## WHAT IS NEEDED
Copy each line below holding "butt".

## DATA PROVIDED

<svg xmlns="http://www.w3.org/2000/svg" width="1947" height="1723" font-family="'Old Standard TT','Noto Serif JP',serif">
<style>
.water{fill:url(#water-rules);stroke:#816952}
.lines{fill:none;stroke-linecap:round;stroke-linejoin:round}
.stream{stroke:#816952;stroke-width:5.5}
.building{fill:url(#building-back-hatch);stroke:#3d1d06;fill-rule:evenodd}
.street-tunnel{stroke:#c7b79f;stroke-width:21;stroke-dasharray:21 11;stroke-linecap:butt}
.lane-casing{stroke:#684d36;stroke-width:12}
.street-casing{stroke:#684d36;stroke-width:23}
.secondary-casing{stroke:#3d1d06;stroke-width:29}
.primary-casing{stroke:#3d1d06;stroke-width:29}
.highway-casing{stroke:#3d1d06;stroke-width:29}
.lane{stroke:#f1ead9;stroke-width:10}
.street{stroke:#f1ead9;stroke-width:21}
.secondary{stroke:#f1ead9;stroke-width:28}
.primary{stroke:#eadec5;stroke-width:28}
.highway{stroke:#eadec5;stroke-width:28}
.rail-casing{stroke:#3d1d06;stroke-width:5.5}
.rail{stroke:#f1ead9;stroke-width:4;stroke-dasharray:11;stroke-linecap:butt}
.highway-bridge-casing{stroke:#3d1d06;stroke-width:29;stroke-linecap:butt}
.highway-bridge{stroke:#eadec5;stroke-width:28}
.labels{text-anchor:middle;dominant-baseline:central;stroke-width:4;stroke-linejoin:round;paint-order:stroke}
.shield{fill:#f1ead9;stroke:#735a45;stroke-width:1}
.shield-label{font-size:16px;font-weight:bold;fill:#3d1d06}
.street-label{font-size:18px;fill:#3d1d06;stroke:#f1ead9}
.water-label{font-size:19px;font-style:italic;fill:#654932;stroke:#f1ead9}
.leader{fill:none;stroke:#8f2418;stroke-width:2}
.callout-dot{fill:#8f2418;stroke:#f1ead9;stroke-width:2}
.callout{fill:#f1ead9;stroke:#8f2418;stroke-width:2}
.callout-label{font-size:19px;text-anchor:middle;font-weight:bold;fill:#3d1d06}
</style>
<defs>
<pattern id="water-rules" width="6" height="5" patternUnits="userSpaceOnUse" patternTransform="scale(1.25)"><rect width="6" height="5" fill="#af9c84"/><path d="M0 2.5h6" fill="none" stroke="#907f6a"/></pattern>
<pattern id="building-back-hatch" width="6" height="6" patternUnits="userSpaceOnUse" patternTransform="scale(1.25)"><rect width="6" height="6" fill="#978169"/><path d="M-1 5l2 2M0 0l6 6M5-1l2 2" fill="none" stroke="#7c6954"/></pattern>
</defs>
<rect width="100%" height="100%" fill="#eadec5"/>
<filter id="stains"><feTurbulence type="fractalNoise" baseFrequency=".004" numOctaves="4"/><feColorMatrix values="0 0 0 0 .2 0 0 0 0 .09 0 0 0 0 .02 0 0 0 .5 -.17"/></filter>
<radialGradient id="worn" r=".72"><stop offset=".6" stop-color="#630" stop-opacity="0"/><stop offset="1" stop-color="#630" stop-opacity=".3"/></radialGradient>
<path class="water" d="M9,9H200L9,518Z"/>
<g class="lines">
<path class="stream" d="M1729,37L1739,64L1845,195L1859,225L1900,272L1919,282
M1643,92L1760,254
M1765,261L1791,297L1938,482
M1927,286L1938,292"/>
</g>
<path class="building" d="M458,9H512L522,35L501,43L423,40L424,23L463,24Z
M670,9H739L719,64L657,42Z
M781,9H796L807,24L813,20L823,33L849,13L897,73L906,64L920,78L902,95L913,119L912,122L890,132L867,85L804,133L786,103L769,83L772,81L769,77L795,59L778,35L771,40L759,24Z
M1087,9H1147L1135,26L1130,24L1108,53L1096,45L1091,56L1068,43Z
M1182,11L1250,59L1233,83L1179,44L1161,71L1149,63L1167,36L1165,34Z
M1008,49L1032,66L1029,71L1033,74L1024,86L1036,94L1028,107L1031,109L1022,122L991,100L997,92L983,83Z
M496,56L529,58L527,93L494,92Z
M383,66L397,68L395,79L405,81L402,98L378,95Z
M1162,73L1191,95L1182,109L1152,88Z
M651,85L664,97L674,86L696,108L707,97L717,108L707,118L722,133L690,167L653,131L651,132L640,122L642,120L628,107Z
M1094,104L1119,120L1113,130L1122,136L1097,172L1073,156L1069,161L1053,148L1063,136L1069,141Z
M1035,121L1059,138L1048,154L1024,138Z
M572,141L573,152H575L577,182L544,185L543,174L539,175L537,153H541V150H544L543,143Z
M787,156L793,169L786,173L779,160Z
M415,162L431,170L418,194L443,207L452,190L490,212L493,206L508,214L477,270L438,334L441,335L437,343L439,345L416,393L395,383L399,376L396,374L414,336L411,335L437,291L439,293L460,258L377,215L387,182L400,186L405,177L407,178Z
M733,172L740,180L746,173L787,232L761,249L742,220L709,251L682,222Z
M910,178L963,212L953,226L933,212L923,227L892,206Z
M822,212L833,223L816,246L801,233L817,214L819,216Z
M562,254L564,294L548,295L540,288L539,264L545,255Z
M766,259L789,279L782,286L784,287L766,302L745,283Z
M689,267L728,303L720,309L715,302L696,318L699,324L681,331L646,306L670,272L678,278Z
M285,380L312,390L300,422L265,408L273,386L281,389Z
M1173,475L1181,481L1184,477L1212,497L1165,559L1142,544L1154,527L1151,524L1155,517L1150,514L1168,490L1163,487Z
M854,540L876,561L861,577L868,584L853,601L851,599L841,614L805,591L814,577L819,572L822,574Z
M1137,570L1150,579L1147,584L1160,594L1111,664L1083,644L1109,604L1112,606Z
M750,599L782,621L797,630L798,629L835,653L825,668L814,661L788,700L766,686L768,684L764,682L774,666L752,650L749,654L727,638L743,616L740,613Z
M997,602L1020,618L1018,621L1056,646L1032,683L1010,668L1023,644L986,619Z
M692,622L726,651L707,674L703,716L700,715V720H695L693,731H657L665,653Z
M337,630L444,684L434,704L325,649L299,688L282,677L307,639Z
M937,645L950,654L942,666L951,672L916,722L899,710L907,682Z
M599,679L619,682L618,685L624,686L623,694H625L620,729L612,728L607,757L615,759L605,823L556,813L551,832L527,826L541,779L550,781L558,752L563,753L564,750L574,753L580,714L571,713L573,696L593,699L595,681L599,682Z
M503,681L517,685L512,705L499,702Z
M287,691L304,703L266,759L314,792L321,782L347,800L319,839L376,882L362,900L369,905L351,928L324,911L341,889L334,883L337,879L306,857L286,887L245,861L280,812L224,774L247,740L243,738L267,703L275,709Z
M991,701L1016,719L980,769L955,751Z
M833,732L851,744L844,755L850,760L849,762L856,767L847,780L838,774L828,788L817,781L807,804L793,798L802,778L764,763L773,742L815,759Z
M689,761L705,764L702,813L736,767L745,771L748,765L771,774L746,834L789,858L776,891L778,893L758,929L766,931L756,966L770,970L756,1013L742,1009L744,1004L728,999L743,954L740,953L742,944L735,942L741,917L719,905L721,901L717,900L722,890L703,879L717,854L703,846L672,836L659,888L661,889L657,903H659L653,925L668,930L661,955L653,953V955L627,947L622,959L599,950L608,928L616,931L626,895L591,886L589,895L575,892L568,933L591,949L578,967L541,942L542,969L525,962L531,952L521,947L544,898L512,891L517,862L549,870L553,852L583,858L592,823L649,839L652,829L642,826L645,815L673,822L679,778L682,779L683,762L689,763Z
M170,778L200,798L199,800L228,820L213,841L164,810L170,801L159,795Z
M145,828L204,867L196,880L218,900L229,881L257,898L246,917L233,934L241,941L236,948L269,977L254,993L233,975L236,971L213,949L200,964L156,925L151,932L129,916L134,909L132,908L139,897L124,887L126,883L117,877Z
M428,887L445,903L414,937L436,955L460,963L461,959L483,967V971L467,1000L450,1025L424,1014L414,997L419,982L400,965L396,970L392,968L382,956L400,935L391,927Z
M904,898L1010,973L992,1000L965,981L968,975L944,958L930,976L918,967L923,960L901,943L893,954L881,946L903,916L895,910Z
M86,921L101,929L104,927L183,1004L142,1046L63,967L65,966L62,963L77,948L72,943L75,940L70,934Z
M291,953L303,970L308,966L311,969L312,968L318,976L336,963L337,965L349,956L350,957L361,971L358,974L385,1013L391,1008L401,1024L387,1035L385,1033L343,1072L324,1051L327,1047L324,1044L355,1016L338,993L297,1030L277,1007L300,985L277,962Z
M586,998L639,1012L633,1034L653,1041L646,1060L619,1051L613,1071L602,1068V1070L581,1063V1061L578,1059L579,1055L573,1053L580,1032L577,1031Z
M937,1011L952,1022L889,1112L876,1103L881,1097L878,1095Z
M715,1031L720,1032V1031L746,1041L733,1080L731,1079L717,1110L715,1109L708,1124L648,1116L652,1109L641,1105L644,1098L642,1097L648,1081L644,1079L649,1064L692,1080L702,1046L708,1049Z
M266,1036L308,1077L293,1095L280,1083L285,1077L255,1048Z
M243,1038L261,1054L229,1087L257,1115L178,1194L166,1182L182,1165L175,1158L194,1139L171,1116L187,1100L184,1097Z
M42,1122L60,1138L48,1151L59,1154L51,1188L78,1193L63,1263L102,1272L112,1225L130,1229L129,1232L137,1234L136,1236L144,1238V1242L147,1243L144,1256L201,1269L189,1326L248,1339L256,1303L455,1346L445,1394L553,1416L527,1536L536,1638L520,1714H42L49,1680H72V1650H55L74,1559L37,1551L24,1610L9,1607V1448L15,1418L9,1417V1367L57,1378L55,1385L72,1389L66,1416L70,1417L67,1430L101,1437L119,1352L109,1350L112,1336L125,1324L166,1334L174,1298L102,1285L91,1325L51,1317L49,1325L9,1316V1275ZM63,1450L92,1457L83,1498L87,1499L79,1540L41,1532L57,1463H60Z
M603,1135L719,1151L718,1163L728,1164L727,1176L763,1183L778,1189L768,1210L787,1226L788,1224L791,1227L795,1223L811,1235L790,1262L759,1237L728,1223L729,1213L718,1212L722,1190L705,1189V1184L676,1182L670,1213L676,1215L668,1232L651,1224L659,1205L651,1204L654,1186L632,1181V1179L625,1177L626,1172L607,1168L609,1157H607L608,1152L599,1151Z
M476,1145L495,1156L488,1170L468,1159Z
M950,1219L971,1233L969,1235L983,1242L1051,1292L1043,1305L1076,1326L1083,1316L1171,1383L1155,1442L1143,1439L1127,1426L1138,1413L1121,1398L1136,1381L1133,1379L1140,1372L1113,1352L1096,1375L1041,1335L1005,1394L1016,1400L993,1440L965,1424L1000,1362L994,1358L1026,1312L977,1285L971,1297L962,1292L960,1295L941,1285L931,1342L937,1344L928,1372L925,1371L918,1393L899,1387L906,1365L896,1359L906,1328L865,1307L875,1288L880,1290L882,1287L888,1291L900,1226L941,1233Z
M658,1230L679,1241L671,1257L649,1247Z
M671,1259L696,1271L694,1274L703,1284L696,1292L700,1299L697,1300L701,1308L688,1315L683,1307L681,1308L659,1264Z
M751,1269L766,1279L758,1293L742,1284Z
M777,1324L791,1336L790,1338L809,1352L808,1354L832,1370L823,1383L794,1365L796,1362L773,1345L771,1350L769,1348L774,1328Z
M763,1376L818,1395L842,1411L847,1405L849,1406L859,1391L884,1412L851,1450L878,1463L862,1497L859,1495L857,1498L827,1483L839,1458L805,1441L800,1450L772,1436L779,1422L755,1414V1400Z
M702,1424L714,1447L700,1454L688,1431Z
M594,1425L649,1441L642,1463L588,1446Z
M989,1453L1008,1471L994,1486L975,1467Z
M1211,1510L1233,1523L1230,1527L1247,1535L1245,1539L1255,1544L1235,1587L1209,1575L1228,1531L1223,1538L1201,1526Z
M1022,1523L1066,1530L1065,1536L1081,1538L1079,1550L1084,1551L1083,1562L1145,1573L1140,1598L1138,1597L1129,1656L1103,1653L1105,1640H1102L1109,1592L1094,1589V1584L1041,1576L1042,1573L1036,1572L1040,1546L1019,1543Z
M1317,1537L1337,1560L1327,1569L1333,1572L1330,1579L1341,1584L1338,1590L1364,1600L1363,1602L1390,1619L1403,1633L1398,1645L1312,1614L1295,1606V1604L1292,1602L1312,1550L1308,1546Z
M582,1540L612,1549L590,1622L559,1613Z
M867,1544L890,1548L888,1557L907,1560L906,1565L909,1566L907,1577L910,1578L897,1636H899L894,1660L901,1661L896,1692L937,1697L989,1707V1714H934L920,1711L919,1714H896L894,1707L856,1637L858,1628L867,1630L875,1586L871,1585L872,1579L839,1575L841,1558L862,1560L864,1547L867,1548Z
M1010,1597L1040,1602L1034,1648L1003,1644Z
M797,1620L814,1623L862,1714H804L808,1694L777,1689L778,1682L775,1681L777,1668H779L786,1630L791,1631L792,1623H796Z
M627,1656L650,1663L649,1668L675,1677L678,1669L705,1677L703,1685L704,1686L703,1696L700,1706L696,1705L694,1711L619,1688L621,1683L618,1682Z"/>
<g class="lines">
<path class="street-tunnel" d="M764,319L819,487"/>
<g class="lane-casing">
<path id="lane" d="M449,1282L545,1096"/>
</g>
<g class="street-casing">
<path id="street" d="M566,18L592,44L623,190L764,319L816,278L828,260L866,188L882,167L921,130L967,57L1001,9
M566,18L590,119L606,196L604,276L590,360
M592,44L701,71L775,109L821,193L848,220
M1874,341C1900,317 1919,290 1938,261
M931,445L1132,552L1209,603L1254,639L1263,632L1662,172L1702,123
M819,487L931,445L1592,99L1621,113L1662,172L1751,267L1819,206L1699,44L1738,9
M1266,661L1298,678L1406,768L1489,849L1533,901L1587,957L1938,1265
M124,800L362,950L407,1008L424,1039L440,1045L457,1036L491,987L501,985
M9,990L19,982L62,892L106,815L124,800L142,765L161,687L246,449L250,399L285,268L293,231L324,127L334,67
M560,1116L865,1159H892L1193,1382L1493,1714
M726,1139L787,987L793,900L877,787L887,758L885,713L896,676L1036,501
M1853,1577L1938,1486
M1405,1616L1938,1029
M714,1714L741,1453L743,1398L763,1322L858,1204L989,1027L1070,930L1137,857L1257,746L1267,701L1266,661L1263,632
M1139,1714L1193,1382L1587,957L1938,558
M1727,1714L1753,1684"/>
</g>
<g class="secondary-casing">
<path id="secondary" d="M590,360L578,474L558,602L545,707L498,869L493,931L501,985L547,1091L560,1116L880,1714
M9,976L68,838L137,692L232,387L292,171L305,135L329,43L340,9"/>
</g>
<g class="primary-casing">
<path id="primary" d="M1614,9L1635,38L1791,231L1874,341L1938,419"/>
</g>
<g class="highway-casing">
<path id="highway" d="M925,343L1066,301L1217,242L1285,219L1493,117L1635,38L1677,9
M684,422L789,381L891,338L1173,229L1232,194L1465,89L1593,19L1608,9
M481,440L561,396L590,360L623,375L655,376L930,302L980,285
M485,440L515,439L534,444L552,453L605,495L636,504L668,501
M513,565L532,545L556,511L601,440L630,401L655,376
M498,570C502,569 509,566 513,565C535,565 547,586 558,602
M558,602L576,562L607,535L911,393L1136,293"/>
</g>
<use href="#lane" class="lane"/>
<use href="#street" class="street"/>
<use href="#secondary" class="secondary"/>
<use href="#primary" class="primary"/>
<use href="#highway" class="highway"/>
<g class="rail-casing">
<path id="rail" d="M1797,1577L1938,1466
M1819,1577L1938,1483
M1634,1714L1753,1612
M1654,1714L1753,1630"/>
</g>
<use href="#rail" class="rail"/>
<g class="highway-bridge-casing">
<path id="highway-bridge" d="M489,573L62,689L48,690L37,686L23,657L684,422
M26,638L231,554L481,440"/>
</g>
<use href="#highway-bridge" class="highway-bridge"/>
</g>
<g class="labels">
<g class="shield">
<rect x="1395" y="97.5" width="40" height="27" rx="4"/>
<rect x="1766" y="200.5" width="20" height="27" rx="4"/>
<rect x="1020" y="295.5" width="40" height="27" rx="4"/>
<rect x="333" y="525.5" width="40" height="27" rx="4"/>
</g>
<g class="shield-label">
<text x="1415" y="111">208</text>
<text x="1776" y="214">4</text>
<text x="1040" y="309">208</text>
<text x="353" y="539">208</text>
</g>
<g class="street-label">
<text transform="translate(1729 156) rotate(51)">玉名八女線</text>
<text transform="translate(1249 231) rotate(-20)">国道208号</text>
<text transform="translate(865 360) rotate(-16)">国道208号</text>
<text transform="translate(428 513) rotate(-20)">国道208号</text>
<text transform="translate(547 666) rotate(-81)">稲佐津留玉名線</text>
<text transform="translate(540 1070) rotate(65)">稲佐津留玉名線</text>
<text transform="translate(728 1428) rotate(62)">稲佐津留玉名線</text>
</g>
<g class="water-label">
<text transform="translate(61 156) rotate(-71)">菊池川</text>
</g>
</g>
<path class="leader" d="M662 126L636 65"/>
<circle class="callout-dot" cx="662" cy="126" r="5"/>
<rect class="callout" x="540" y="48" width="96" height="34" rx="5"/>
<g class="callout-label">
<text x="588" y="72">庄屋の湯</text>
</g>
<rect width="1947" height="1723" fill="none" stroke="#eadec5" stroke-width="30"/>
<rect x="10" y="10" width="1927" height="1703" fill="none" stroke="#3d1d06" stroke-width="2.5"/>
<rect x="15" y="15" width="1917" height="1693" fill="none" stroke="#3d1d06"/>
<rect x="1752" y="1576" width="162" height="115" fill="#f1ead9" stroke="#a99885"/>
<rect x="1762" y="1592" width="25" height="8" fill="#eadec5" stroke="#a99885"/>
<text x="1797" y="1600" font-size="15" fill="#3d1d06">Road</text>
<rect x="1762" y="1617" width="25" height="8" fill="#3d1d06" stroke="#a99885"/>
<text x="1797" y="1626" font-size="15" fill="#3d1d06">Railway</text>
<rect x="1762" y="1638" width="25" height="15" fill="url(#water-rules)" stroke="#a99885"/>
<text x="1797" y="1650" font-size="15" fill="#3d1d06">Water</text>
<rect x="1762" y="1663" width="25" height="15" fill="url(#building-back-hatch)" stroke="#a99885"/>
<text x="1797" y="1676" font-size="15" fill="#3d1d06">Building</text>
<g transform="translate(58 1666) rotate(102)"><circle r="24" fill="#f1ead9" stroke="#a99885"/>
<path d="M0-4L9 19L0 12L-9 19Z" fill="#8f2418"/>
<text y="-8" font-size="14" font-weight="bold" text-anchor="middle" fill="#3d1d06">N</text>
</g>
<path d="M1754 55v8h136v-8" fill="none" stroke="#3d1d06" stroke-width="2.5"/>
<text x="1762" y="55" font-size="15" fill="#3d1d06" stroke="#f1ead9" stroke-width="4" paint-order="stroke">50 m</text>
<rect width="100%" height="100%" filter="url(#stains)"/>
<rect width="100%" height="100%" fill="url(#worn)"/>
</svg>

## SOLUTION TO THE EXERCISE
.street-tunnel{stroke:#c7b79f;stroke-width:21;stroke-dasharray:21 11;stroke-linecap:butt}
.rail{stroke:#f1ead9;stroke-width:4;stroke-dasharray:11;stroke-linecap:butt}
.highway-bridge-casing{stroke:#3d1d06;stroke-width:29;stroke-linecap:butt}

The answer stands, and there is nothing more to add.